I fully understand and agree with what you say with one minor exception and I'll get to that at the end.
I'll be the first to admit that since I retired in 2009 I have not kept up with what happens at the unit level, neither RegF and ResF. What I know about the situation today I have first hand from folks on this forum and others that I talk to which are mostly gunners.
That said, what you're describing is no different than what I saw around me as an RSSO from 1976-8 and thereafter as a legal advisor to ResF units until 2009.
And that in a nutshell is the problem. I've been RegF and ResF for neigh onto 44 years and during all that time and the 15 years since, NOTHING HAS CHANGED FOR THE BETTER. In any corporate structure where one of its divisions has been recognized at being below standard, top down corrective action would have been taken. It hasn't been. Instead the top leadership has become satisfied with a ResF system that provides a mostly inefficient office overload program by way of Class Bs. And let me just deviate for a second to say that during my time I knew many Class Bs (especially at the NCM level) who were the foundation of what was holding some rickety RegF offices together by way of their individual talent and the fact that they provided stability in offices populated by frequently posted or stress leaved full-time military or civilian staff.)
Here's the place where you and I disagree a bit. Its the bit about "the willingness of the ARes to champion that change and push for it." I sat at what I cynically called the kids' table (Chief Res Council) for eight years. You don't have to be very bright to see when you are being fed "squirrel" issues to take your eyes off the things that matter in order to deal with the trivial. Much of our time was wasted on the constant drip we were being fed about the reserve force pension in those days.

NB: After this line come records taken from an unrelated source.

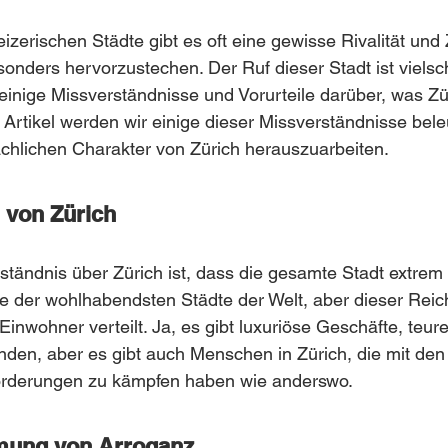
izerischen Städte gibt es oft eine gewisse Rivalität und 
sonders hervorzustechen. Der Ruf dieser Stadt ist vielsch
 einige Missverständnisse und Vorurteile darüber, was Zür
Artikel werden wir einige dieser Missverständnisse bel
chlichen Charakter von Zürich herauszuarbeiten.
 von Zürich
tändnis über Zürich ist, dass die gesamte Stadt extrem r
ine der wohlhabendsten Städte der Welt, aber dieser Reich
Einwohner verteilt. Ja, es gibt luxuriöse Geschäfte, teur
en, aber es gibt auch Menschen in Zürich, die mit den 
forderungen zu kämpfen haben wie anderswo.
mung von Arroganz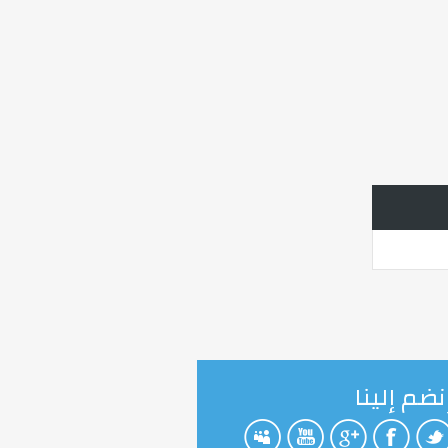
نضم إلينا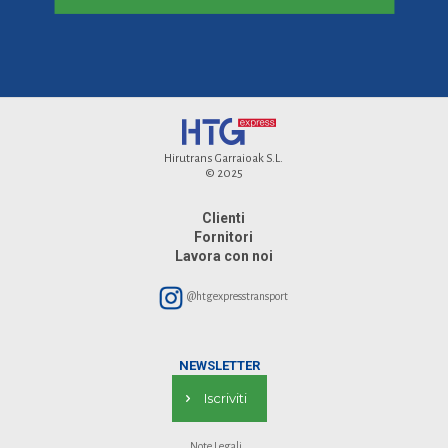
Hirutrans Garraioak S.L.
© 2025
Clienti
Fornitori
Lavora con noi
@htgexpresstransport
NEWSLETTER
Iscriviti
Note Legali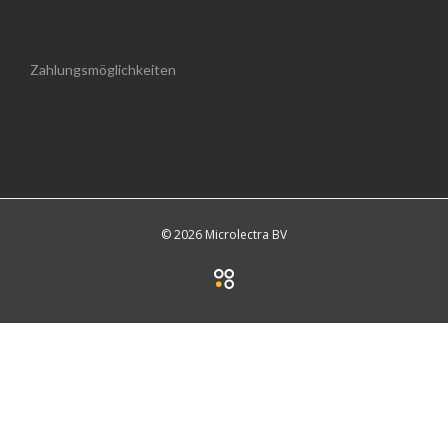
Zahlungsmöglichkeiten
© 2026 Microlectra BV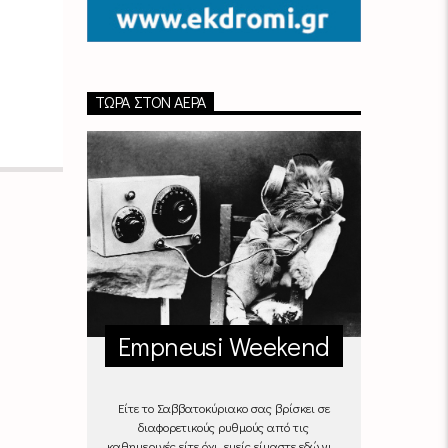
ΤΏΡΑ ΣΤΟΝ ΑΈΡΑ
Empneusi Weekend
Είτε το Σαββατοκύριακο σας βρίσκει σε
διαφορετικούς ρυθμούς από τις
καθημερινές είτε όχι, εμείς είμαστε εδώ για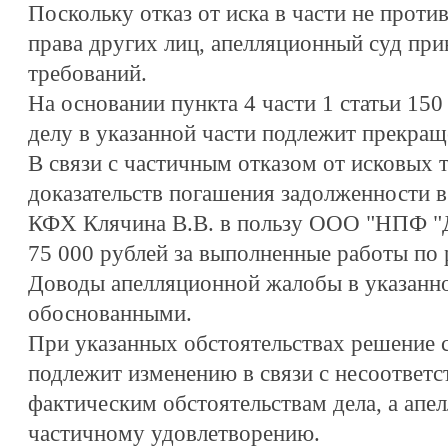
Поскольку отказ от иска в части не проти
права других лиц, апелляционный суд при
требований.
На основании пункта 4 части 1 статьи 15
делу в указанной части подлежит прекра
В связи с частичным отказом от исковых 
доказательств погашения задолженности в
КФХ Клячина В.В. в пользу ООО "НПФ "
75 000 рублей за выполненные работы по 
Доводы апелляционной жалобы в указанно
обоснованными.
При указанных обстоятельствах решение 
подлежит изменению в связи с несоответс
фактическим обстоятельствам дела, а апе
частичному удовлетворению.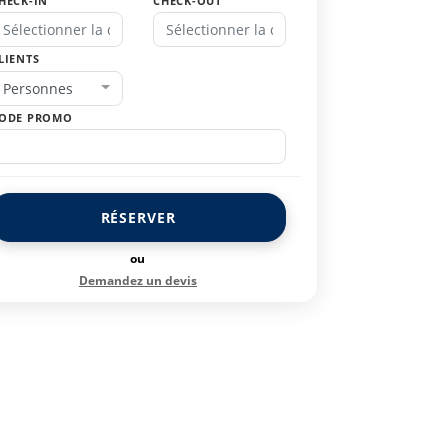
HECK-IN
CHECK-OUT
LIENTS
Personnes
ODE PROMO
RÉSERVER
ou
Demandez un devis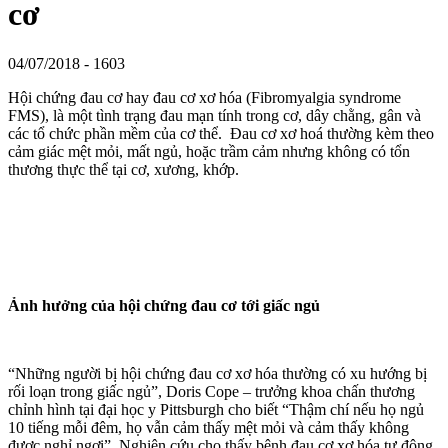
cơ
04/07/2018 -
1603
Hội chứng đau cơ hay đau cơ xơ hóa (Fibromyalgia syndrome
FMS), là một tình trạng đau mạn tính trong cơ, dây chằng, gân và
các tổ chức phần mềm của cơ thể. Đau cơ xơ hoá thường kèm theo
cảm giác mệt mỏi, mất ngủ, hoặc trầm cảm nhưng không có tổn
thương thực thể tại cơ, xương, khớp.
Ảnh hưởng của hội chứng đau cơ tới giấc ngủ
“Những người bị hội chứng đau cơ xơ hóa thường có xu hướng bị
rối loạn trong giấc ngủ”, Doris Cope – trưởng khoa chấn thương
chỉnh hình tại đại học y Pittsburgh cho biết “Thậm chí nếu họ ngủ
10 tiếng mỗi đêm, họ vẫn cảm thấy mệt mỏi và cảm thấy không
được nghỉ ngơi”. Nghiên cứu cho thấy bệnh đau cơ xơ hóa tự động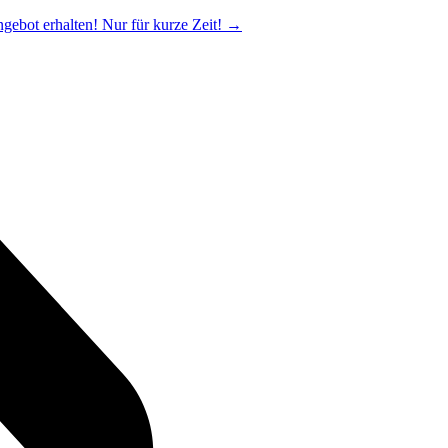
ngebot erhalten! Nur für kurze Zeit!
→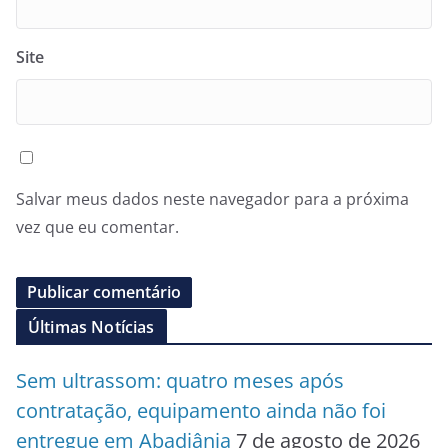
Site
Salvar meus dados neste navegador para a próxima
vez que eu comentar.
Últimas Notícias
Sem ultrassom: quatro meses após
contratação, equipamento ainda não foi
entregue em Abadiânia
7 de agosto de 2026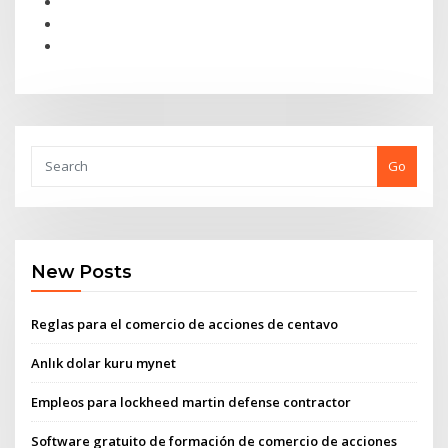
Go
New Posts
Reglas para el comercio de acciones de centavo
Anlık dolar kuru mynet
Empleos para lockheed martin defense contractor
Software gratuito de formación de comercio de acciones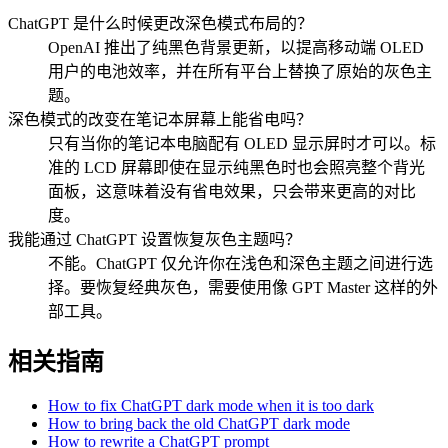
ChatGPT 是什么时候更改深色模式布局的？
OpenAI 推出了纯黑色背景更新，以提高移动端 OLED
用户的电池效率，并在所有平台上替换了原始的灰色主
题。
深色模式的改变在笔记本屏幕上能省电吗？
只有当你的笔记本电脑配有 OLED 显示屏时才可以。标
准的 LCD 屏幕即使在显示纯黑色时也会照亮整个背光
面板，这意味着没有省电效果，只会带来更高的对比
度。
我能通过 ChatGPT 设置恢复灰色主题吗？
不能。ChatGPT 仅允许你在浅色和深色主题之间进行选
择。要恢复经典灰色，需要使用像 GPT Master 这样的外
部工具。
相关指南
How to fix ChatGPT dark mode when it is too dark
How to bring back the old ChatGPT dark mode
How to rewrite a ChatGPT prompt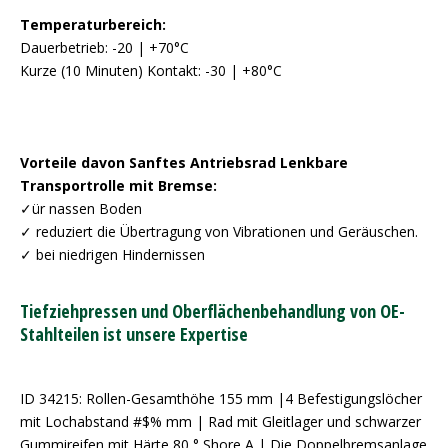
Temperaturbereich:
Dauerbetrieb: -20 | +70°C
Kurze (10 Minuten) Kontakt: -30 | +80°C
Vorteile davon Sanftes Antriebsrad Lenkbare
Transportrolle mit Bremse:
✓ür nassen Boden
✓ reduziert die Übertragung von Vibrationen und Geräuschen.
✓ bei niedrigen Hindernissen
Tiefziehpressen und Oberflächenbehandlung von OE-
Stahlteilen ist unsere Expertise
ID 34215: Rollen-Gesamthöhe 155 mm |4 Befestigungslöcher
mit Lochabstand #$% mm | Rad mit Gleitlager und schwarzer
Gummireifen mit Härte 80 ° Shore A | Die Doppelbremsanlage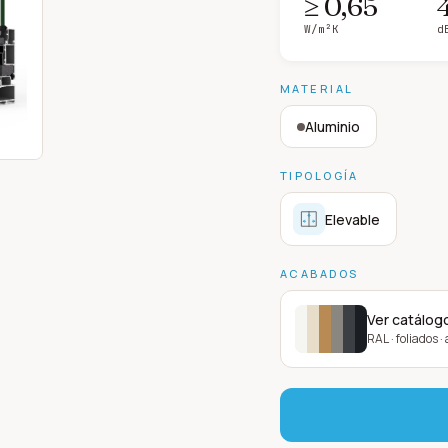
≥ 0,65
W/m²K
d
MATERIAL
Aluminio
TIPOLOGÍA
Elevable
ACABADOS
Ver catálog
RAL · foliados 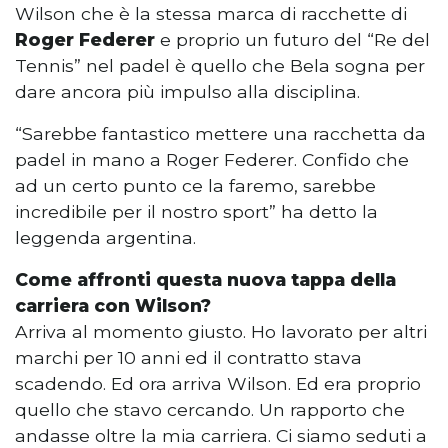
Wilson che è la stessa marca di racchette di
Roger Federer
e proprio un futuro del “Re del
Tennis” nel padel è quello che Bela sogna per
dare ancora più impulso alla disciplina.
“Sarebbe fantastico mettere una racchetta da
padel in mano a Roger Federer. Confido che
ad un certo punto ce la faremo, sarebbe
incredibile per il nostro sport” ha detto la
leggenda argentina.
Come affronti questa nuova tappa della
carriera con Wilson?
Arriva al momento giusto. Ho lavorato per altri
marchi per 10 anni ed il contratto stava
scadendo. Ed ora arriva Wilson. Ed era proprio
quello che stavo cercando. Un rapporto che
andasse oltre la mia carriera. Ci siamo seduti a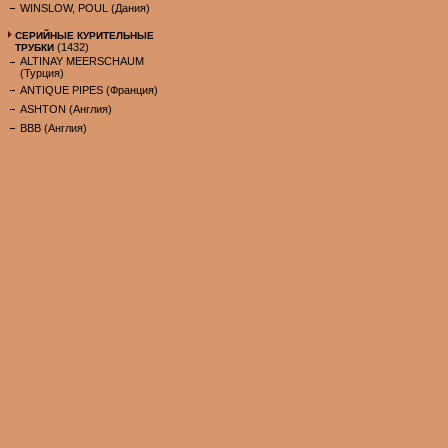
WINSLOW, POUL (Дания)
СЕРИЙНЫЕ КУРИТЕЛЬНЫЕ
(1432)
ТРУБКИ
ALTINAY MEERSCHAUM
(Турция)
ANTIQUE PIPES (Франция)
ASHTON (Англия)
BBB (Англия)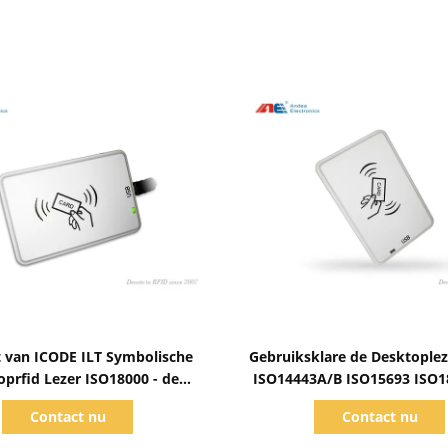
Toon details
Toon details
che
Gebruiksklare de Desktoplez
prfid Lezer ISO18000 - de
ISO14443A/B ISO15693 ISO1
rsschrijver van 3M3 RFID
NFC RFID - 3M3
Contact nu
Contact nu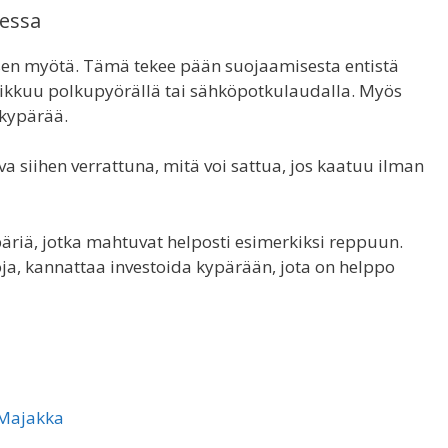
aessa
sen myötä. Tämä tekee pään suojaamisesta entistä
iikkuu polkupyörällä tai sähköpotkulaudalla. Myös
 kypärää.
 siihen verrattuna, mitä voi sattua, jos kaatuu ilman
äriä, jotka mahtuvat helposti esimerkiksi reppuun.
ja, kannattaa investoida kypärään, jota on helppo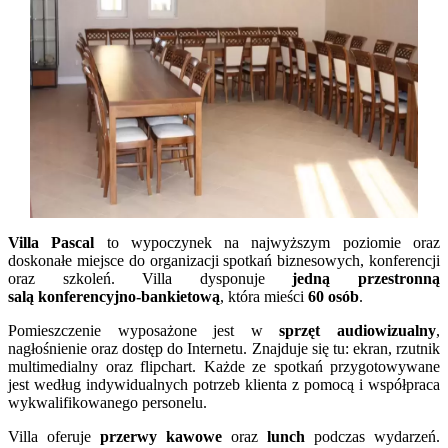
Villa Pascal
to wypoczynek na najwyższym poziomie oraz
doskonałe miejsce do organizacji spotkań biznesowych, konferencji
oraz szkoleń. Villa dysponuje
jedną przestronną
salą
konferencyjno-bankietową
, która mieści
60 osób
.
Pomieszczenie wyposażone jest w
sprzęt audiowizualny
,
nagłośnienie oraz dostęp do Internetu. Znajduje się tu: ekran, rzutnik
multimedialny oraz flipchart. Każde ze spotkań przygotowywane
jest według indywidualnych potrzeb klienta z pomocą i współpraca
wykwalifikowanego personelu.
Villa oferuje
przerwy kawowe
oraz
lunch
podczas wydarzeń.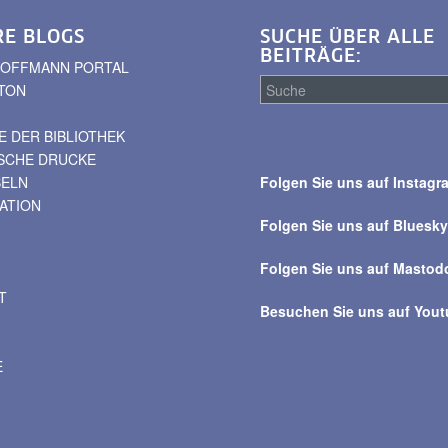
RE BLOGS
SUCHE ÜBER ALLE
BEITRÄGE:
. HOFFMANN PORTAL
TON
 DER BIBLIOTHEK
Suche
ISCHE DRUCKE
über
BELN
Folgen Sie uns auf Instagr
alle
VATION
Beiträge
Folgen Sie uns auf Bluesk
Folgen Sie uns auf Mastod
T
Besuchen Sie uns auf You
E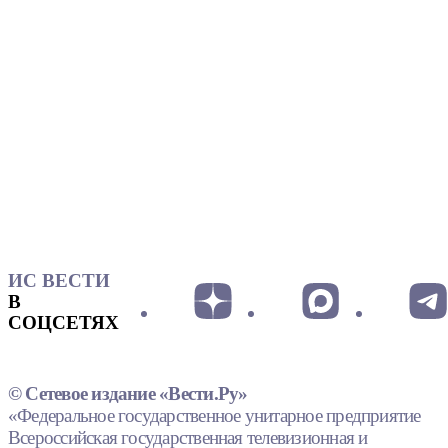
ИС ВЕСТИ
В
СОЦСЕТЯХ
© Сетевое издание «Вести.Ру»
«Федеральное государственное унитарное предприятие
Всероссийская государственная телевизионная и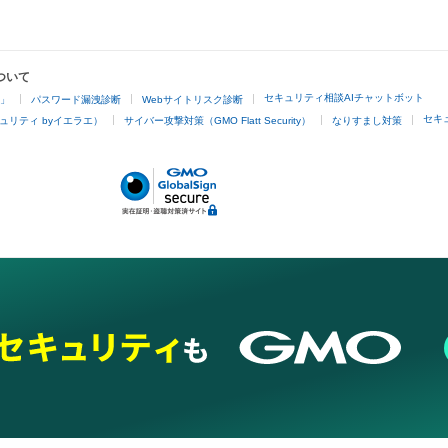
ついて
セキュリティ相談AIチャットボット
4」
パスワード漏洩診断
Webサイトリスク診断
セキ
ュリティ byイエラエ）
サイバー攻撃対策（GMO Flatt Security）
なりすまし対策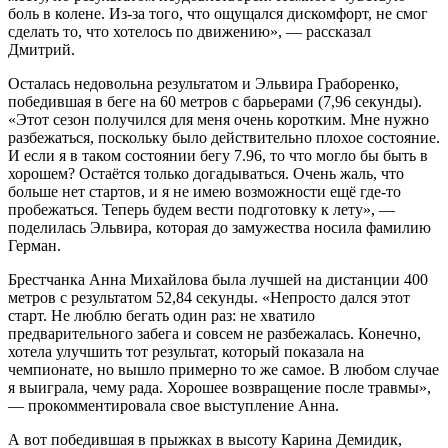
боль в колене. Из-за того, что ощущался дискомфорт, не смог
сделать то, что хотелось по движению», — рассказал
Дмитрий.
Осталась недовольна результатом и Эльвира Граборенко,
победившая в беге на 60 метров с барьерами (7,96 секунды).
«Этот сезон получился для меня очень коротким. Мне нужно
разбежаться, поскольку было действительно плохое состояние.
И если я в таком состоянии бегу 7.96, то что могло бы быть в
хорошем? Остаётся только догадываться. Очень жаль, что
больше нет стартов, и я не имею возможности ещё где-то
пробежаться. Теперь будем вести подготовку к лету», —
поделилась Эльвира, которая до замужества носила фамилию
Герман.
Брестчанка Анна Михайлова была лучшей на дистанции 400
метров с результатом 52,84 секунды. «Непросто дался этот
старт. Не люблю бегать один раз: не хватило
предварительного забега и совсем не разбежалась. Конечно,
хотела улучшить тот результат, который показала на
чемпионате, но вышло примерно то же самое. В любом случае
я выиграла, чему рада. Хорошее возвращение после травмы»,
— прокомментировала свое выступление Анна.
А вот победившая в прыжках в высоту Карина Демидик,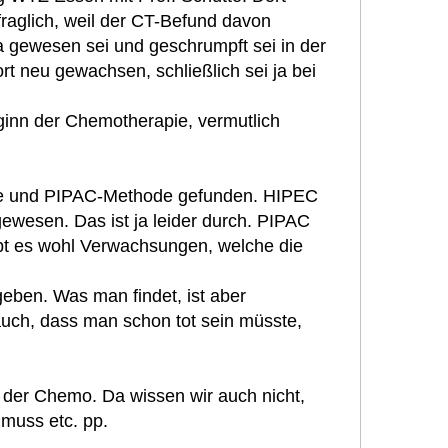
aglich, weil der CT-Befund davon
da gewesen sei und geschrumpft sei in der
ort neu gewachsen, schließlich sei ja bei
ginn der Chemotherapie, vermutlich
ode und PIPAC-Methode gefunden. HIPEC
wesen. Das ist ja leider durch. PIPAC
ibt es wohl Verwachsungen, welche die
eben. Was man findet, ist aber
 auch, dass man schon tot sein müsste,
r der Chemo. Da wissen wir auch nicht,
 muss etc. pp.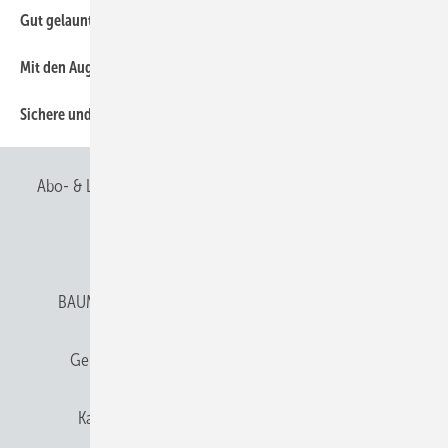
12
Gut gelaunt in Basel
8
Mit den Augen hören
12
Sichere und VOB/C 2015-konforme Ausschreibung
Abo- & Leserservice
AGB
Alle Inhalte chronologisch
Anmelden
Anmeldung & Registrierung
BAUMETALL abonnieren
Datenschutz
E-Paper
Gentner Verlag
Gentner Verlag
Impressum
Karriere bei Gentner
Team
Mediaservice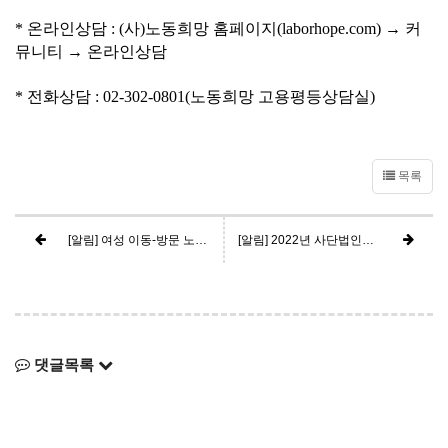
* 온라인상담 : (사)노동희망 홈페이지(laborhope.com) → 커
뮤니티 → 온라인상담
* 전화상담 : 02-302-0801(노동희망 고용평등상담실)
목록
[알림] 여성 이동-방문 노동자 권익보호 프로젝트 "FOR, REST" 참여기관 모집
[알림] 2022년 사단법인노동희망 - 위드힐정신건강연구소 MOU 체결
댓글목록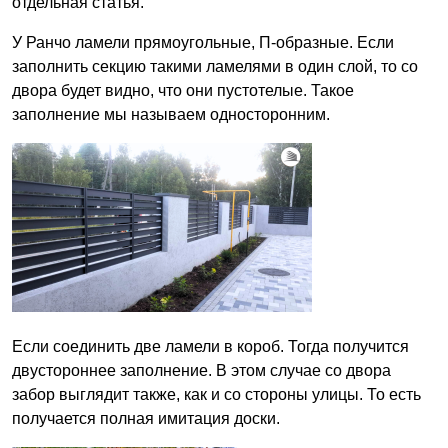
отдельная статья.
У Ранчо ламели прямоугольные, П-образные. Если
заполнить секцию такими ламелями в один слой, то со
двора будет видно, что они пустотелые. Такое
заполнение мы называем односторонним.
Если соединить две ламели в короб. Тогда получится
двустороннее заполнение. В этом случае со двора
забор выглядит также, как и со стороны улицы. То есть
получается полная имитация доски.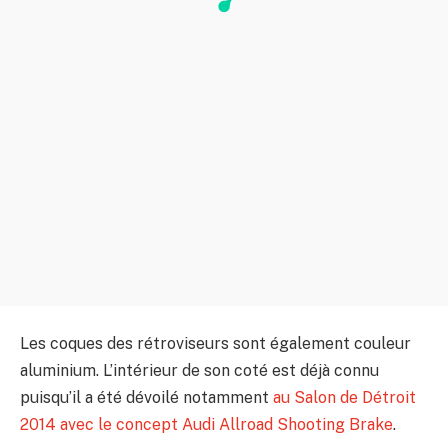
Les coques des rétroviseurs sont également couleur
aluminium. L’intérieur de son coté est déjà connu
puisqu’il a été dévoilé notamment
au Salon de Détroit
2014 avec le concept Audi Allroad Shooting Brake
.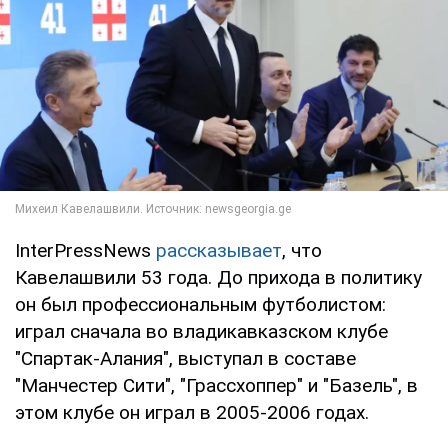
InterPressNews
рассказывает
, что
Кавелашвили 53 года. До прихода в политику
он был профессиональным футболистом:
играл сначала во владикавказском клубе
"Спартак-Алания", выступал в составе
"Манчестер Сити", "Грассхоппер" и "Базель", в
этом клубе он играл в 2005-2006 годах.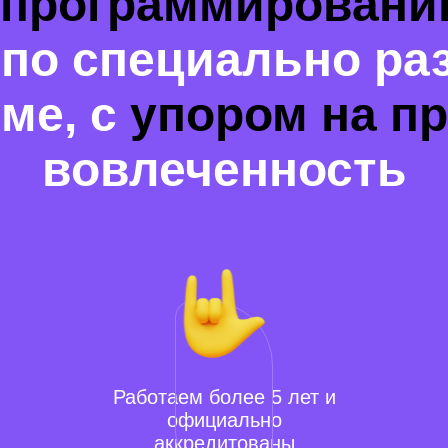
программирован
 по специально ра
ме, с
упором на пр
вовлеченность
Работаем более 5 лет и
официально
аккредитованы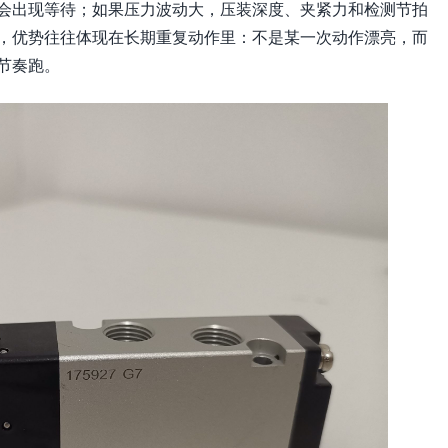
会出现等待；如果压力波动大，压装深度、夹紧力和检测节拍
，优势往往体现在长期重复动作里：不是某一次动作漂亮，而
节奏跑。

@dapaterson will have a much better understanding of the timeline, but essentially it took DND and TB some seven or more years to implement a decision by parliament. In the meantime we blithely went on while we had reservists in combat and never addressed the elephant in the room that the only way we could deploy them was with extensive additional training and massive RegF supervision while the Americans were deploying National Guard brigades to both Iraq and Afghanistan. We couldn't deploy a platoon and no one cared. I watched equipment purchases going through where everyone nodded sagely and agreed that the reserves didn't need it and couldn't maintain it if given to them. I watched M109s being cut up for scrap rather than passed on to the reserves because they "couldn't handle them anyway." The RegF has a thousand excuses (usually its "the government doesn't give us enough money") for why the ResF is what it is but it has absolutely zero desire to take the absolutely critical and essential steps to move the goal posts forward.
Back to that kid's table. There's a Stockholm syndrome there. Every senior ResF leader knows that whatever the RegF leadership doesn't want to happen won't happen. So they get on board for the tiny little incremental changes that helps guy on the armoury floor because that's all that they can accomplish. It's a bit like that scene in Oliver Twist "Please Sir. Can I have some More?"
So. Am I living in a fantasy land. You bet I am. I know for a fact that the changes needed to make the ResF a viable one cannot and will not come within the ARes because they cannot raise an effective champion to lead the way. Reserves 2000 was well intentioned but misguided and the clout that those ex-reservists had (and it was over estimated anyway) has dropped away since then. Bureaucracies that promote from within always promote in their own image, and the long term image of reserve leadership is that of a subservient one. The model of a great industrial reserve leader who could mold political opinion has been fully subsumed by the career bureaucrat. And do not overestimate the clout that a CCA carries. Without consensus of the L2s institutional friction will pretty much defeat an unpopular initiative.
The only way that effective change for the ResF will come is if there is a political champion at the MND level who will push hard and long for such change. The RegF will fight that equally long and hard. This is a rice bowl issue. A move to a viable ARes is the slippery slope to returning to a small permanent force/large active militia system for the army. If the government had a clear demonstration that a part-time force supported and led by a smaller core of full-timers could provide for national security contingencies then they would go down that road. They'd be fiscally stupid not to.
So I'll just keep building my napkin forces, shamelessly borrowing concepts from folks smarter or more broadly minded than me but knowing full well that even if I convince one up and coming RegF officer in the wisdom of some of these ideas, his enthusiasm will be pounded down by his less enlightened peers.